So far the day’s been a busy one, no doubt. I got the following stuff, each one from a different place practically:
1 x Green Glitter
1 x Glue bottle
1 x Green nose stud
1 x Green ribbon
6 x Cinnabons
1 x Bottle Vodka
1 x 6pack Windhoek
1 x 6pack Savana Dry
1 x Chopsticks
I also chose out a TV cabinet for my birthday. How fucking off the hook is that? You know you’re getting old when the thought of new lounge furniture excites you.
In the shops today I fell victim once again to the ancient voodoo curse that has haunted me my whole life.
The Deadly Voodoo Queue Curse.
More times than I’d care to admit, I find myself standing at the back of really long queues, as do most of us at some stage or another.
I sigh in resignation, dutifully take my place at the back and switch my brain off completely until I’m at the front.
Here’s where it gets creepy.
When I get to the front, this kind of cold shiver all of a sudden creeps down my spine, like a breath of icey cold air. I turn around, wide-eyed, and find…
Behind me there is no one. It doesn’t matter if 35 people are in the queue in front of me, I get to the front and there’s not a soul behind me.
Just empty space, it happens to me all the time and I guess it’s fitting that it happened today, on Halloween, the creepiest time of year.

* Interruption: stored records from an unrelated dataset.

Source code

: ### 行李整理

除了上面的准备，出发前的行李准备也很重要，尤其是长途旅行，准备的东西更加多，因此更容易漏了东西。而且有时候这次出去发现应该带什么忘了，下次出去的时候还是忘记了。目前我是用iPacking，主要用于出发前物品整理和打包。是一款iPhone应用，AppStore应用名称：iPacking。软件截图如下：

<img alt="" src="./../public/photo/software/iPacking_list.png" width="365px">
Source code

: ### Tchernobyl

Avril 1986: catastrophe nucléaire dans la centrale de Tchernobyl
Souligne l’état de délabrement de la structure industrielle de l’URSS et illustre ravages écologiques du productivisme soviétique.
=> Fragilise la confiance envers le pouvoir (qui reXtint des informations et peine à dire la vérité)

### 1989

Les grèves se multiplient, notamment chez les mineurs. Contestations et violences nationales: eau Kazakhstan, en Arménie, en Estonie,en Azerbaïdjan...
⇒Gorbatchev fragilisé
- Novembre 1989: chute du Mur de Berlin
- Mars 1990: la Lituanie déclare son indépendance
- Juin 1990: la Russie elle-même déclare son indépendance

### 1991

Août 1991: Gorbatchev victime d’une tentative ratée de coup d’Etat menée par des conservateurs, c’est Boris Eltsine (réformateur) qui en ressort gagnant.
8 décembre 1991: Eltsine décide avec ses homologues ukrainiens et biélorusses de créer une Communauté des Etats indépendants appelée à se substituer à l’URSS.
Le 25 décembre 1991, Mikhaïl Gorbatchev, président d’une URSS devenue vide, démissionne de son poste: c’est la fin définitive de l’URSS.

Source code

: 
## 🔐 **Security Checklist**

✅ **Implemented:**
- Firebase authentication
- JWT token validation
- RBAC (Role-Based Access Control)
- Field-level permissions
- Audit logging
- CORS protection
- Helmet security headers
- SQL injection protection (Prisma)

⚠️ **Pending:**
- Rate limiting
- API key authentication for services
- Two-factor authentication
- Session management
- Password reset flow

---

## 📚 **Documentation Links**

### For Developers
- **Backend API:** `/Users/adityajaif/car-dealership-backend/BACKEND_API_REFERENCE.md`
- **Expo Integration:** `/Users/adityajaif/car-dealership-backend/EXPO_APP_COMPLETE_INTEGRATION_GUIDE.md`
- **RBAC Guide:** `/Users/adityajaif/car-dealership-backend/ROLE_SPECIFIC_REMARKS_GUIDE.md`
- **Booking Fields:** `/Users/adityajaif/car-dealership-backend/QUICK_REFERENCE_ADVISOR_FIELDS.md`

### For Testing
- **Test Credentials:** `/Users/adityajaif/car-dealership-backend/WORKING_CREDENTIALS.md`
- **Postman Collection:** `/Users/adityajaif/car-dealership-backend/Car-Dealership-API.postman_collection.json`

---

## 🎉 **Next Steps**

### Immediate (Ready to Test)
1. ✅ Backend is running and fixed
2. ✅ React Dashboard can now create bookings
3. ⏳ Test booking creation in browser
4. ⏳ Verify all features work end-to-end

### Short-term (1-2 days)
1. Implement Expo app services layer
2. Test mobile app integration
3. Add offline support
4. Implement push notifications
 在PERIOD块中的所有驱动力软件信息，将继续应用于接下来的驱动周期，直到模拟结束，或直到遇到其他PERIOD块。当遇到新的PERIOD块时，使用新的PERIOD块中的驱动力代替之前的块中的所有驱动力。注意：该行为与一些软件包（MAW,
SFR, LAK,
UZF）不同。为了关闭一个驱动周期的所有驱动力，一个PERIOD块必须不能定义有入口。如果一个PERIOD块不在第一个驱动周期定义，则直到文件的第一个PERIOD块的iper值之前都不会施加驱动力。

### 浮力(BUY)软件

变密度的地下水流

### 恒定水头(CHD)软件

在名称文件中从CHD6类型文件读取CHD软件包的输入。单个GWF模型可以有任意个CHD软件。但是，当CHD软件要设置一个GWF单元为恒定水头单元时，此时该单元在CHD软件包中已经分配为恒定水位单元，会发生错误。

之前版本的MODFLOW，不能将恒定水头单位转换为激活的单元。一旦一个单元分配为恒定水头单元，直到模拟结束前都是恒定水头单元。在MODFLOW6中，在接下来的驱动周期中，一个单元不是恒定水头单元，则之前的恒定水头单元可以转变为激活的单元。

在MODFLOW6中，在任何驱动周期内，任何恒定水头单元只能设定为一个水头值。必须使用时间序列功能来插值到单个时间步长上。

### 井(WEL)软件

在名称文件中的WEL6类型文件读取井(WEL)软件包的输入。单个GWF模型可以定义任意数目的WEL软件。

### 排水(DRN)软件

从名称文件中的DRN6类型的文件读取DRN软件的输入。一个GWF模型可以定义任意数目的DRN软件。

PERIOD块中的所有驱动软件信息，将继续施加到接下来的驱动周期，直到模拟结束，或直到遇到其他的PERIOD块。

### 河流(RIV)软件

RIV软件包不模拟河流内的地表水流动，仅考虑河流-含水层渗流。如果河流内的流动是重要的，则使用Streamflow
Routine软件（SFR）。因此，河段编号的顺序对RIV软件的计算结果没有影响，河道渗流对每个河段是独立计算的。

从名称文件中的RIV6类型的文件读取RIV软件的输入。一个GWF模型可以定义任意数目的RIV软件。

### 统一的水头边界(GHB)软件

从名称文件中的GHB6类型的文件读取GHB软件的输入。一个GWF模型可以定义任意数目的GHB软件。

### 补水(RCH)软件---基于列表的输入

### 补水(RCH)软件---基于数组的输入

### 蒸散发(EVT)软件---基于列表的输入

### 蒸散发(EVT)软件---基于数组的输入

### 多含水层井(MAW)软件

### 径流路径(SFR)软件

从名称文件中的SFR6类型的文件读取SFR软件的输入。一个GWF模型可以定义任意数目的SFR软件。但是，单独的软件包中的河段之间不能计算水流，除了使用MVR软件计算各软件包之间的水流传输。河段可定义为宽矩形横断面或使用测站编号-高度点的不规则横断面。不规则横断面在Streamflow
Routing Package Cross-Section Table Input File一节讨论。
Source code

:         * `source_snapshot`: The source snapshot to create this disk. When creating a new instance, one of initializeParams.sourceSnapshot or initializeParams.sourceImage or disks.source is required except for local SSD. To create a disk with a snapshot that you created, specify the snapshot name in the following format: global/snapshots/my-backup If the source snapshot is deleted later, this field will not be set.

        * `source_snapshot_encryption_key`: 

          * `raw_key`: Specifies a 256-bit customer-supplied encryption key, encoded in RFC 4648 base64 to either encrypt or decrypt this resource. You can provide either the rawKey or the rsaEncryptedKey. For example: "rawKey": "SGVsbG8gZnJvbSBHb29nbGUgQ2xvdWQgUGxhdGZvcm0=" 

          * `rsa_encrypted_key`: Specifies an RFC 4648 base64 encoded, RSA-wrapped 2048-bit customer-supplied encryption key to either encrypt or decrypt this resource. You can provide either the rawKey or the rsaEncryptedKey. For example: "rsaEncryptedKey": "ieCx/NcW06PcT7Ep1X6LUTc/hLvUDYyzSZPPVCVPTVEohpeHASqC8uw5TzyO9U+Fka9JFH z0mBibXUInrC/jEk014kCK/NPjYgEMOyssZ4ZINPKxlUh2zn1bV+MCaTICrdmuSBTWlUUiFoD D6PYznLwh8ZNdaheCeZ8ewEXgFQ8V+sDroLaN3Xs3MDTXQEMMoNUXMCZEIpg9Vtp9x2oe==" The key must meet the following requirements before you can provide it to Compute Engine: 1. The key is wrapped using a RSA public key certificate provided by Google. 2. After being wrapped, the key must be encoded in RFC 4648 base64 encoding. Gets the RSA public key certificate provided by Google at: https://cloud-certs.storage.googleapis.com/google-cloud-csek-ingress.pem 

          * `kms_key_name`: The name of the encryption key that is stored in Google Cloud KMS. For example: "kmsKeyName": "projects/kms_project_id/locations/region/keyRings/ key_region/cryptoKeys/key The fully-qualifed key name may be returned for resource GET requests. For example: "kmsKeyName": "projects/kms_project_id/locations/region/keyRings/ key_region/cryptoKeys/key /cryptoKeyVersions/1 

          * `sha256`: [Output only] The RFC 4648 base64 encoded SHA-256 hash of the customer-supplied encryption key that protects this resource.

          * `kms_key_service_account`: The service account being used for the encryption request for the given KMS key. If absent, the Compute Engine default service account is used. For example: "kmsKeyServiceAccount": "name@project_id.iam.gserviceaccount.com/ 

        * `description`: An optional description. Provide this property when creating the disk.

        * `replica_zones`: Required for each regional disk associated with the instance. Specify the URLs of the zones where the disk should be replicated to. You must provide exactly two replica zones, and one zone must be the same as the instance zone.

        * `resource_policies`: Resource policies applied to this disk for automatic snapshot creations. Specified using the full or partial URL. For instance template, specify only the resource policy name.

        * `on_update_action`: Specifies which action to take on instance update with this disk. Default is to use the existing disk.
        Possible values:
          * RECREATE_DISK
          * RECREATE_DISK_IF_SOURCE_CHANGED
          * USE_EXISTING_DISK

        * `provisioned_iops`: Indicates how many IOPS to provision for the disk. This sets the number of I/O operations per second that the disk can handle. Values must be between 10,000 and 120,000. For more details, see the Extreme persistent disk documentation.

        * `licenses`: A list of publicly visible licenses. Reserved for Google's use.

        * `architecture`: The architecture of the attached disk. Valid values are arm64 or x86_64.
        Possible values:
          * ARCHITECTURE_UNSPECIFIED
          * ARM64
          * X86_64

So all of us have got our costumes sorted – Jenni-fuh is going as Poison Ivy, I’m going as a flesh eating zombie and J-Rab is going as Tinkerbell, hooray!
Thing about my zombie that’s gonna be cool though is that I’m getting a girl studying make-up to do me up as a Zombie (see? Capital Z) and I’m wearing white contact lenses which look fucking creepy as all hell in my eyes.
And as I write that, Arctic Monkeys ‘Crying Lightning’ starts blasting across this cold afternoon and through the clouds a knife of daylight comes slicing down and for a moment, the world could be a friendly place.
“They say that God is in the radio, ch-ch-ch-checkin the stations… I know you hear it, i hear it too, it’s everywhere that i go”
The say the devil is paranoid
Always signin the cover
But god is leakin through the stereo
Between the station to station
You believe it, I know you do
You won’t admit it or say so
I know that god is in the radio
Just repeating a slogan
- Queens of the Stone Age, “God is in the radio” (Songs for the deaf).